[DigitalToday reporter Yoonseo Lee (이윤서)] Google is expanding AI-generated image identification in Android’s Circle to Search, as well as in Google Lens, Chrome and Search.
IT outlet Engadget reported on May 19 that Google is widening the rollout of the feature based on its proprietary watermarking technology SynthID, making it easier to verify images created by AI or edited with AI.
The focus is mainstreaming image source verification. The feature, previously offered mainly through a dedicated SynthID detector or the Gemini app, is expanding to Search, browsers and mobile visual search. Android users will be able to use Circle to Search, which searches by long-pressing an image on the screen, to check whether content is AI-generated. Gemini in Google Lens and Chrome can also answer questions such as, "Was this image generated by AI?"
Google said the feature is not limited to simple detection and can, in some cases, show detailed history. In an example the company presented, users could see information that a specific image was first taken with a Pixel phone and later edited with AI-assisted tools in the Google Photos app.

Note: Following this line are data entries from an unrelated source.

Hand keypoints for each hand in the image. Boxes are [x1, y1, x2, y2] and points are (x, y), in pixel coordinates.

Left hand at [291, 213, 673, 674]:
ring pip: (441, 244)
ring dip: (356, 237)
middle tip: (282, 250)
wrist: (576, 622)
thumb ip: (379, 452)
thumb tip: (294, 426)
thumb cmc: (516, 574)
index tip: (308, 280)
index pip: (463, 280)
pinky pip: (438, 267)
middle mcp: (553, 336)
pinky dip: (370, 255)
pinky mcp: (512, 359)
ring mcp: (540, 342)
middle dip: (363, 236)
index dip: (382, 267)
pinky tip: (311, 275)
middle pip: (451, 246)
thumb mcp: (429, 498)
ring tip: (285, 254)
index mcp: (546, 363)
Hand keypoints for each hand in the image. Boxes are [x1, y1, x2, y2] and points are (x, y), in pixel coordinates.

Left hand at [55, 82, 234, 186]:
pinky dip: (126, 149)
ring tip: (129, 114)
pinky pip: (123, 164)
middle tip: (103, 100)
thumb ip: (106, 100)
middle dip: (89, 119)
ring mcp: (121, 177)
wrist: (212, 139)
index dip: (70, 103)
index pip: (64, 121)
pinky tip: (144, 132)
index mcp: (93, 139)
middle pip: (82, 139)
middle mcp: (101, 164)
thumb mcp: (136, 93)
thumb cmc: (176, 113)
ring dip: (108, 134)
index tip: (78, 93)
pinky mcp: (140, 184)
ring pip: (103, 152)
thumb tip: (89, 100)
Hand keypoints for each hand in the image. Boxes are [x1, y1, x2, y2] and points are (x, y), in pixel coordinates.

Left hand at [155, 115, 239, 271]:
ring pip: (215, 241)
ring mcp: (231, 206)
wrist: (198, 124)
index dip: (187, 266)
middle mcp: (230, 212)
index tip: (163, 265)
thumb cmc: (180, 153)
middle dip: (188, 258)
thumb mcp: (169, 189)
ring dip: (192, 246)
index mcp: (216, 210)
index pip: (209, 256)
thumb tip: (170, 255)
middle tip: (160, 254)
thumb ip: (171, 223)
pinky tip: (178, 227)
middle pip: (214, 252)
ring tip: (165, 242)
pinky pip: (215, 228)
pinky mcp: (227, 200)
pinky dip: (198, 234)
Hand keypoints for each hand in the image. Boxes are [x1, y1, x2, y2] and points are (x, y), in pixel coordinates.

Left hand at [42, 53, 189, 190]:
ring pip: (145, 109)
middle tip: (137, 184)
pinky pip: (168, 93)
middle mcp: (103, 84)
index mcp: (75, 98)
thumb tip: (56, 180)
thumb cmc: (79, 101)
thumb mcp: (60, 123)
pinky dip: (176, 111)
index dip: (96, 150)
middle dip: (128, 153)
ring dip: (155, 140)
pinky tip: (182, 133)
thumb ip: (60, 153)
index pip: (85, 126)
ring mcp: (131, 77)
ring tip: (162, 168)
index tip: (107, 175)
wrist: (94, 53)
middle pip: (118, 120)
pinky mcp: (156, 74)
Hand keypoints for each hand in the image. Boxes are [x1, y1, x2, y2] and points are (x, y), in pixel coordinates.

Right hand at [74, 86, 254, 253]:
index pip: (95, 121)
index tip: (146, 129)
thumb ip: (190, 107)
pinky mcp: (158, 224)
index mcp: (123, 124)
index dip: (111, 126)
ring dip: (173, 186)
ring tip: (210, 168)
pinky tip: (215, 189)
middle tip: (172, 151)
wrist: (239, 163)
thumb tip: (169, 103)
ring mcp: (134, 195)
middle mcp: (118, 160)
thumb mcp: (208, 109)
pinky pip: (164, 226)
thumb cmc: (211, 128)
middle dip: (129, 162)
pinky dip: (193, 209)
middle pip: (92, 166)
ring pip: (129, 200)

SynthID is a watermarking system that attaches invisible metadata to content created or modified with Google AI tools. After unveiling a dedicated SynthID detector at last year’s I/O, Google integrated the feature into the Gemini app and is now expanding it to Chrome and Search.

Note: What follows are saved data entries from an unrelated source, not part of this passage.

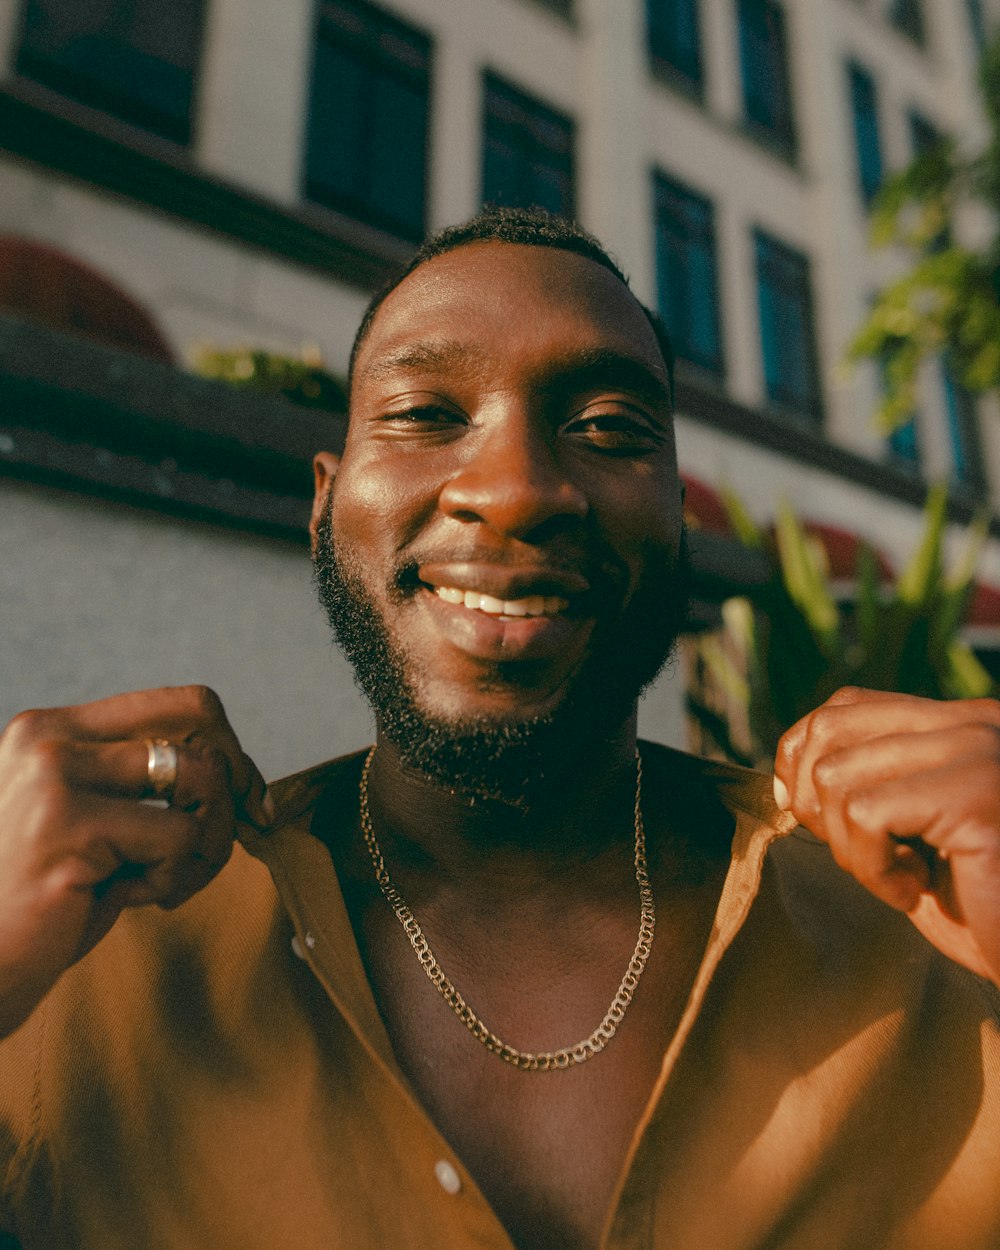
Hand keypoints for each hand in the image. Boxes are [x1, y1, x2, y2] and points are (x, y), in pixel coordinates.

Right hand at [0, 686, 270, 1035]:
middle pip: (200, 723)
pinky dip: (176, 878)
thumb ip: (148, 784)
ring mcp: (52, 776)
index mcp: (52, 728)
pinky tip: (129, 899)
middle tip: (217, 843)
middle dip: (234, 787)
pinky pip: (180, 838)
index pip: (182, 704)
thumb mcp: (100, 823)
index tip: (250, 799)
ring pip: (201, 776)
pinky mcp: (66, 824)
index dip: (232, 751)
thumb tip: (243, 774)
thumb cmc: (50, 903)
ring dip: (208, 841)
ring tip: (167, 880)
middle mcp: (47, 738)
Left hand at [774, 687, 999, 986]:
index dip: (803, 759)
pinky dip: (874, 869)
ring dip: (851, 848)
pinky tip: (917, 891)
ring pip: (836, 775)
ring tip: (901, 878)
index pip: (845, 707)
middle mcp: (974, 722)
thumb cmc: (975, 903)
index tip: (815, 819)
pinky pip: (865, 815)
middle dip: (818, 806)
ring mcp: (978, 751)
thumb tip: (783, 781)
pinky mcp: (975, 795)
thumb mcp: (909, 830)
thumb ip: (864, 785)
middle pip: (830, 730)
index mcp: (959, 721)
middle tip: (865, 857)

Google said it does not provide the same level of detection accuracy and history information for all AI-edited images. It has introduced Content Credentials, an industry-standard watermarking framework, into the base camera app on the Pixel 10 and is expanding it to the Pixel 8 and Pixel 9. Source information is relatively rich for images shot and edited on its own devices and services, but there may be limits in identifying content made on other AI platforms in the same way.
Google is also expanding integration with outside companies to reduce those limits. It said OpenAI, Kakao and ElevenLabs will apply SynthID technology to more AI-generated content. OpenAI disclosed in a blog post that it will begin integration starting with images made with ChatGPT, Codex and the OpenAI API.
Support for Content Credentials is also expanding. Google has begun supporting Content Credentials in the Gemini app, and plans to add integration with Chrome and Search within the next few months. It is stepping up a strategy to broaden AI image identification by using both SynthID and a separate industry-standard framework.
Google said watermark-based identification technology is not a complete solution. It also acknowledged that no AI watermarking system is perfect, and there are many ways to bypass detection tools or watermarks. Even so, as AI-generated content becomes more sophisticated and spreads quickly, it appears to be focusing on expanding ways for users to double-check what process an image in front of them has gone through.